Speed up responses with fast mode

Pricing & Value Perception

  • Fast mode is widely seen as extremely expensive: ~$30/MTok input and $150/MTok output, about 6× the normal Opus API price for ~2.5× speed.
  • Multiple users report burning $10–$100 of credit in minutes to a couple of hours under typical “serious dev” usage; some say their normal $200/month subscription would be gone in a day at fast-mode rates.
  • Confusion over the docs: fast mode is “available” to Pro/Max/Team/Enterprise, but usage is not included in plans and is billed only from extra-usage credit.

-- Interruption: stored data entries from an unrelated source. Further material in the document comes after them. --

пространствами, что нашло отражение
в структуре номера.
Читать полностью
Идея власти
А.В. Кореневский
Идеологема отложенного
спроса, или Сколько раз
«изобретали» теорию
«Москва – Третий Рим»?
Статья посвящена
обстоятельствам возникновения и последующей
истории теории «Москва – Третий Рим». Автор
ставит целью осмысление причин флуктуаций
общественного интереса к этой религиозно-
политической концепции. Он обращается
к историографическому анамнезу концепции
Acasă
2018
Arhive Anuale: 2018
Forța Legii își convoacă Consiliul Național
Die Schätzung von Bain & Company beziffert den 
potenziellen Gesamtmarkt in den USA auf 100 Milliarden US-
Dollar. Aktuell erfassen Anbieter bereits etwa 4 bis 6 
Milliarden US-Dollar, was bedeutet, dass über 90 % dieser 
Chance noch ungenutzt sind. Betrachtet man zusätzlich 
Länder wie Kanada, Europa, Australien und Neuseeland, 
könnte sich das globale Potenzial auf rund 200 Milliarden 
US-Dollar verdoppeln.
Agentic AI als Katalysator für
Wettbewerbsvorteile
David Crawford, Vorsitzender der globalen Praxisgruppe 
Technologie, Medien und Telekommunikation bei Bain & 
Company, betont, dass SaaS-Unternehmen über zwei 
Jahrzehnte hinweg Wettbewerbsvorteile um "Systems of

Speed & Developer Experience

  • Supporters argue that latency is a real bottleneck: waiting 1–2+ minutes per step forces context switching, increases mental load, and breaks “single-threaded” deep work.
  • Fast mode is seen as especially attractive for short, serial, blocking tasks (e.g., small merges, UI iteration, planning phases) where humans must wait for the agent.
  • Others say their bottleneck is reading, understanding, and validating AI-generated code, so faster output doesn’t help much.

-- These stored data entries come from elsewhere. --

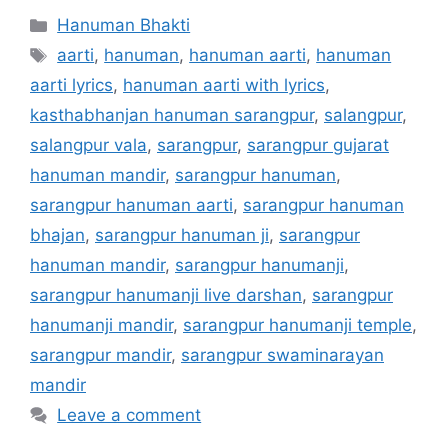
Categories
Hanuman Bhakti
Tags
aarti
,
hanuman
,
hanuman aarti
,
hanuman
aarti lyrics
,
hanuman aarti with lyrics
,
kasthabhanjan hanuman sarangpur
,
salangpur
,
salangpur vala
,
sarangpur
,
sarangpur gujarat
hanuman mandir
,
sarangpur hanuman
,
sarangpur hanuman aarti
,
sarangpur hanuman
bhajan
,
sarangpur hanuman ji
,
sarangpur
hanuman mandir
,
sarangpur hanumanji
,
sarangpur hanumanji live darshan
,
sarangpur
hanumanji mandir
,
sarangpur hanumanji temple
,
sarangpur mandir
,
sarangpur swaminarayan
mandir
Leave a comment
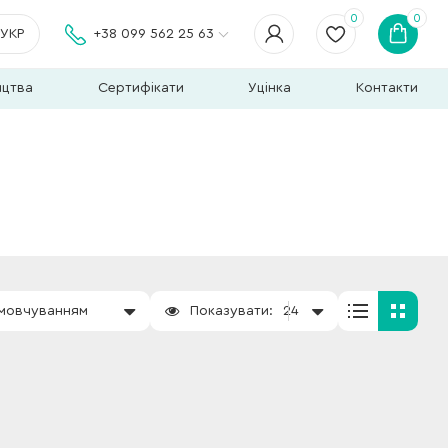
0
0
УКР
+38 099 562 25 63
ицтва
Сертифікати
Уцінка
Контакти
амовчуванням
Показувати:
24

Implementation & Infrastructure Speculation

  • Many assume this is primarily about prioritization/queue-skipping and retuning serving infrastructure: fewer concurrent users per GPU, smaller batches, higher per-user tokens/sec at lower overall throughput.
  • Alternatives raised: newer hardware (GB200/Blackwell, TPUs), speculative decoding, keeping KV cache in GPU memory; debate over how much each could contribute.
  • Some emphasize that large-scale serving always trades off throughput vs. per-request latency; “premium” speed simply chooses a different point on that curve.

Business Model & “Enshitification” Concerns

  • Strong worry that introducing a paid “fast lane” creates incentives to degrade the free/standard lane over time, analogized to airline “speedy boarding” or food-delivery premium tiers.
  • Others call this conspiratorial, arguing there’s no evidence of intentional slowdowns and intense competition would punish obvious degradation.

Desire for Slow/Cheap Modes & Alternatives

  • Many request a cheaper slow mode or easier integration of batch processing/spot-style pricing, especially for overnight/background agents.
  • Comparisons: OpenAI’s priority tier and batch API, Gemini 3 Pro’s better speed/price but weaker coding, and fast local/open models (Groq/Cerebras, large local GPUs) as eventual substitutes.